**Provided data:**
========

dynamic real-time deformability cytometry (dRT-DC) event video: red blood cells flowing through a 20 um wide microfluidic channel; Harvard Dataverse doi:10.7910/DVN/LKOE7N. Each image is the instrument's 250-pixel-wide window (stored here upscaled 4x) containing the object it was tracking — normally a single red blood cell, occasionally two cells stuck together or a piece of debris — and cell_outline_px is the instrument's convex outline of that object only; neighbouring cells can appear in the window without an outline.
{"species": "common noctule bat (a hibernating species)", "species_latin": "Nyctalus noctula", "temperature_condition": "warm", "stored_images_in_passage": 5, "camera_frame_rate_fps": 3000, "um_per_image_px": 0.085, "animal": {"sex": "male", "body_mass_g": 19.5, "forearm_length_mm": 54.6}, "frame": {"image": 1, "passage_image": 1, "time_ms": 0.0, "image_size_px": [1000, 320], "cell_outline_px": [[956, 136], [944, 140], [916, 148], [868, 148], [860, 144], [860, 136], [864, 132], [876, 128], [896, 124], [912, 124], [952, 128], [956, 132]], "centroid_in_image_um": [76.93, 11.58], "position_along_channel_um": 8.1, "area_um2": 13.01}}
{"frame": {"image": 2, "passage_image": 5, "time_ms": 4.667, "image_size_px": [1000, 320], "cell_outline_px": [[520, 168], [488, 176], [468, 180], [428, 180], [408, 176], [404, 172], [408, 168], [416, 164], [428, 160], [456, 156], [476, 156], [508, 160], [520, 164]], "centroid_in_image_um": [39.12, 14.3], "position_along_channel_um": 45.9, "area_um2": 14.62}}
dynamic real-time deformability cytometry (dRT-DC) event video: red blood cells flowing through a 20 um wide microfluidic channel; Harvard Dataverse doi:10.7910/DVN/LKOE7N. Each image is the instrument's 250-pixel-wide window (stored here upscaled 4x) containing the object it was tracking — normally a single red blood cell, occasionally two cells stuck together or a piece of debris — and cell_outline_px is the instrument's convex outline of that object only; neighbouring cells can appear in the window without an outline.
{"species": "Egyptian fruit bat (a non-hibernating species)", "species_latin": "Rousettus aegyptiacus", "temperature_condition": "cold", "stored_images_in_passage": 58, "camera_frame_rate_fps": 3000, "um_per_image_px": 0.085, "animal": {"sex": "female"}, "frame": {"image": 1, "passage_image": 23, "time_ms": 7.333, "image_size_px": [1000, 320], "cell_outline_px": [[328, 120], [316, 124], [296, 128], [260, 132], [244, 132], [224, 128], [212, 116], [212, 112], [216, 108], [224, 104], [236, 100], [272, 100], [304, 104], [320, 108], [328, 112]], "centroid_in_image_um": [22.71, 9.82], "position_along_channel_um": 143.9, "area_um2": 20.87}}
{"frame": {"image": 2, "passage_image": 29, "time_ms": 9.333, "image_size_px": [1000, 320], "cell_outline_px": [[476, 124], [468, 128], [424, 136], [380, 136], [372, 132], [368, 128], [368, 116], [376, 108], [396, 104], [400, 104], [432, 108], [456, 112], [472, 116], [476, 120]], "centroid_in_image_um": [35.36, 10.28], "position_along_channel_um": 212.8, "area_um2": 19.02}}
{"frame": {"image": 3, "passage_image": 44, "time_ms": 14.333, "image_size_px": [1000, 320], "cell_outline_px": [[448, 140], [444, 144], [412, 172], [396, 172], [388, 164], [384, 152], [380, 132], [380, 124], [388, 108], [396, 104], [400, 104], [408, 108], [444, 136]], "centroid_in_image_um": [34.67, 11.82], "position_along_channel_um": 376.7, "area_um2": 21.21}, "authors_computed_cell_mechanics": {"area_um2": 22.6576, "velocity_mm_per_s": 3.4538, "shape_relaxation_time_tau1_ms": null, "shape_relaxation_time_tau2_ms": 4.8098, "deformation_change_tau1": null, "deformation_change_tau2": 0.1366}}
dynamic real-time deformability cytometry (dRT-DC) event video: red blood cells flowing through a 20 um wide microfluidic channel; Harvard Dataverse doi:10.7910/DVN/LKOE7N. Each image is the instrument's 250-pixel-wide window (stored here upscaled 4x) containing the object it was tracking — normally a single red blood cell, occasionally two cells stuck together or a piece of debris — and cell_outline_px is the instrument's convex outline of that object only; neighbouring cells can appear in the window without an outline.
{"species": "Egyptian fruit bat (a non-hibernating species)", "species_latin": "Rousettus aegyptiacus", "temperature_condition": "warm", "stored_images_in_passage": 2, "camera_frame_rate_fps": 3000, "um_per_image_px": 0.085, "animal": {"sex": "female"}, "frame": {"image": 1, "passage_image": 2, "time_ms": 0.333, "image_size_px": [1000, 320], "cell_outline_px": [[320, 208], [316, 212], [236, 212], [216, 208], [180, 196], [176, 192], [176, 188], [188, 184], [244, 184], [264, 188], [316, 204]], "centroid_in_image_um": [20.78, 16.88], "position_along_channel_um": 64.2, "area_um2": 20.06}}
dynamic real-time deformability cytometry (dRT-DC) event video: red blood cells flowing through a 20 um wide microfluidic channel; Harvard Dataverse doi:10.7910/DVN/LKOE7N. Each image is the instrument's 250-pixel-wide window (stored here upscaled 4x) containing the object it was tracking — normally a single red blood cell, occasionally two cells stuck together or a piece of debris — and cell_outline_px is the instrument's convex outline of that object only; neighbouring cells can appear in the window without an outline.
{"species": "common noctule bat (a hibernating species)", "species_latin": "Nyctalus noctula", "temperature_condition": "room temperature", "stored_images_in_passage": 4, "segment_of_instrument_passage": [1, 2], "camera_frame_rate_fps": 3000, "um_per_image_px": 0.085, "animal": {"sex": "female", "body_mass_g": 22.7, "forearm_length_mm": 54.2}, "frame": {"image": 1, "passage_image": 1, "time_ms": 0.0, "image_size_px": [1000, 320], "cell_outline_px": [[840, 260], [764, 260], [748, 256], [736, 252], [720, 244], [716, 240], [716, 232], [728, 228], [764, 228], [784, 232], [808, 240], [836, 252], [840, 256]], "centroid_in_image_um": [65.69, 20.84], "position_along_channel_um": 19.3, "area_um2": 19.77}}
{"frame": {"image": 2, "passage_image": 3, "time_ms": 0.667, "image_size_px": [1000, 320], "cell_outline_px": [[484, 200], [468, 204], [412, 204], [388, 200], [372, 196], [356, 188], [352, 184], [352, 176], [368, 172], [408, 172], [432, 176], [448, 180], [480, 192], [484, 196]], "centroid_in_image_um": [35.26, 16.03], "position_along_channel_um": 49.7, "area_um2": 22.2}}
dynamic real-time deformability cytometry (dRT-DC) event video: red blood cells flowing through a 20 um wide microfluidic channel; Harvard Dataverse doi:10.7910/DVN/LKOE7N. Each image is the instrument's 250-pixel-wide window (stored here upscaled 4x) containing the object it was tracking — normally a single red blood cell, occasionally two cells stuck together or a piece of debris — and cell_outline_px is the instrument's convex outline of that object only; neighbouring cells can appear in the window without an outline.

========

**Required task:** Please return the data above exactly as given.

**Output of the exercise:**
dynamic real-time deformability cytometry (dRT-DC) event video: red blood cells flowing through a 20 um wide microfluidic channel; Harvard Dataverse doi:10.7910/DVN/LKOE7N. Each image is the instrument's 250-pixel-wide window (stored here upscaled 4x) containing the object it was tracking — normally a single red blood cell, occasionally two cells stuck together or a piece of debris — and cell_outline_px is the instrument's convex outline of that object only; neighbouring cells can appear in the window without an outline.
{"species": "common noctule bat (a hibernating species)", "species_latin": "Nyctalus noctula", "temperature_condition": "warm", "stored_images_in_passage": 5, "camera_frame_rate_fps": 3000, "um_per_image_px": 0.085, "animal": {"sex": "male", "body_mass_g": 19.5, "forearm_length_mm": 54.6}, "frame": {"image": 1, "passage_image": 1, "time_ms": 0.0, "image_size_px": [1000, 320], "cell_outline_px": [[956, 136], [944, 140], [916, 148], [868, 148], [860, 144], [860, 136], [864, 132], [876, 128], [896, 124], [912, 124], [952, 128], [956, 132]], "centroid_in_image_um": [76.93, 11.58], "position_along_channel_um": 8.1, "area_um2": 13.01}}
{"frame": {"image": 2, "passage_image": 5, "time_ms": 4.667, "image_size_px": [1000, 320], "cell_outline_px": [[520, 168], [488, 176], [468, 180], [428, 180], [408, 176], [404, 172], [408, 168], [416, 164], [428, 160], [456, 156], [476, 156], [508, 160], [520, 164]], "centroid_in_image_um": [39.12, 14.3], "position_along_channel_um": 45.9, "area_um2": 14.62}}
dynamic real-time deformability cytometry (dRT-DC) event video: red blood cells flowing through a 20 um wide microfluidic channel; Harvard Dataverse doi:10.7910/DVN/LKOE7N. Each image is the instrument's 250-pixel-wide window (stored here upscaled 4x) containing the object it was tracking — normally a single red blood cell, occasionally two cells stuck together or a piece of debris — and cell_outline_px is the instrument's convex outline of that object only; neighbouring cells can appear in the window without an outline.
{"species": "Egyptian fruit bat (a non-hibernating species)", "species_latin": "Rousettus aegyptiacus", "temperature_condition": "cold", "stored_images_in_passage": 58, "camera_frame_rate_fps": 3000, "um_per_image_px": 0.085, "animal": {"sex": "female"}, "frame": {"image": 1, "passage_image": 23, "time_ms": 7.333, "image_size_px": [1000, 320], "cell_outline_px": [[328, 120], [316, 124], [296, 128], [260, 132], [244, 132], [224, 128], [212, 116], [212, 112], [216, 108], [224, 104], [236, 100], [272, 100], [304, 104], [320, 108], [328, 112]], "centroid_in_image_um": [22.71, 9.82], "position_along_channel_um": 143.9, "area_um2": 20.87}}
{"frame": {"image": 2, "passage_image": 29, "time_ms": 9.333, "image_size_px": [1000, 320], "cell_outline_px": [[476, 124], [468, 128], [424, 136], [380, 136], [372, 132], [368, 128], [368, 116], [376, 108], [396, 104], [400, 104], [432, 108], [456, 112], [472, 116], [476, 120]], "centroid_in_image_um": [35.36, 10.28], "position_along_channel_um": 212.8, "area_um2": 19.02}}
{"frame": {"image": 3, "passage_image": 44, "time_ms": 14.333, "image_size_px": [1000, 320], "cell_outline_px": [[448, 140], [444, 144], [412, 172], [396, 172], [388, 164], [384, 152], [380, 132], [380, 124], [388, 108], [396, 104], [400, 104], [408, 108], [444, 136]], "centroid_in_image_um": [34.67, 11.82], "position_along_channel_um": 376.7, "area_um2": 21.21}, "authors_computed_cell_mechanics": {"area_um2": 22.6576, "velocity_mm_per_s": 3.4538, "shape_relaxation_time_tau1_ms": null, "shape_relaxation_time_tau2_ms": 4.8098, "deformation_change_tau1": null, "deformation_change_tau2": 0.1366}}
dynamic real-time deformability cytometry (dRT-DC) event video: red blood cells flowing through a 20 um wide microfluidic channel; Harvard Dataverse doi:10.7910/DVN/LKOE7N. Each image is the instrument's 250-pixel-wide window (stored here upscaled 4x) containing the object it was tracking — normally a single red blood cell, occasionally two cells stuck together or a piece of debris — and cell_outline_px is the instrument's convex outline of that object only; neighbouring cells can appear in the window without an outline.
{"species": "Egyptian fruit bat (a non-hibernating species)", "species_latin": "Rousettus aegyptiacus", "temperature_condition": "warm", "stored_images_in_passage": 2, "camera_frame_rate_fps": 3000, "um_per_image_px": 0.085, "animal": {"sex": "female"}, "frame": {"image": 1, "passage_image": 2, "time_ms": 0.333, "image_size_px": [1000, 320], "cell_outline_px": [[320, 208], [316, 212], [236, 212], [216, 208], [180, 196], [176, 192], [176, 188], [188, 184], [244, 184], [264, 188], [316, 204]], "centroid_in_image_um": [20.78, 16.88], "position_along_channel_um": 64.2, "area_um2": 20.06}}
dynamic real-time deformability cytometry (dRT-DC) event video: red blood cells flowing through a 20 um wide microfluidic channel; Harvard Dataverse doi:10.7910/DVN/LKOE7N. Each image is the instrument's 250-pixel-wide window (stored here upscaled 4x) containing the object it was tracking — normally a single red blood cell, occasionally two cells stuck together or a piece of debris — and cell_outline_px is the instrument's convex outline of that object only; neighbouring cells can appear in the window without an outline.
{"species": "common noctule bat (a hibernating species)", "species_latin": "Nyctalus noctula", "temperature_condition": "room temperature", "stored_images_in_passage": 4, "segment_of_instrument_passage": [1, 2], "camera_frame_rate_fps": 3000, "um_per_image_px": 0.085, "animal": {"sex": "female", "body_mass_g": 22.7, "forearm_length_mm": 54.2}, "frame": {"image": 1, "passage_image": 1, "time_ms": 0.0, "image_size_px": [1000, 320], "cell_outline_px": [[840, 260], [764, 260], [748, 256], [736, 252], [720, 244], [716, 240], [716, 232], [728, 228], [764, 228], [784, 232], [808, 240], [836, 252], [840, 256]], "centroid_in_image_um": [65.69, 20.84], "position_along_channel_um": 19.3, "area_um2": 19.77}}
{"frame": {"image": 2, "passage_image": 3, "time_ms": 0.667, "image_size_px": [1000, 320], "cell_outline_px": [[484, 200], [468, 204], [412, 204], [388, 200], [372, 196], [356, 188], [352, 184], [352, 176], [368, 172], [408, 172], [432, 176], [448, 180], [480, 192], [484, 196]], "centroid_in_image_um": [35.26, 16.03], "position_along_channel_um": 49.7, "area_um2": 22.2}}
dynamic real-time deformability cytometry (dRT-DC) event video: red blood cells flowing through a 20 um wide microfluidic channel; Harvard Dataverse doi:10.7910/DVN/LKOE7N. Each image is the instrument's 250-pixel-wide window (stored here upscaled 4x) containing the object it was tracking — normally a single red blood cell, occasionally two cells stuck together or a piece of debris — and cell_outline_px is the instrument's convex outline of that object only; neighbouring cells can appear in the window without an outline.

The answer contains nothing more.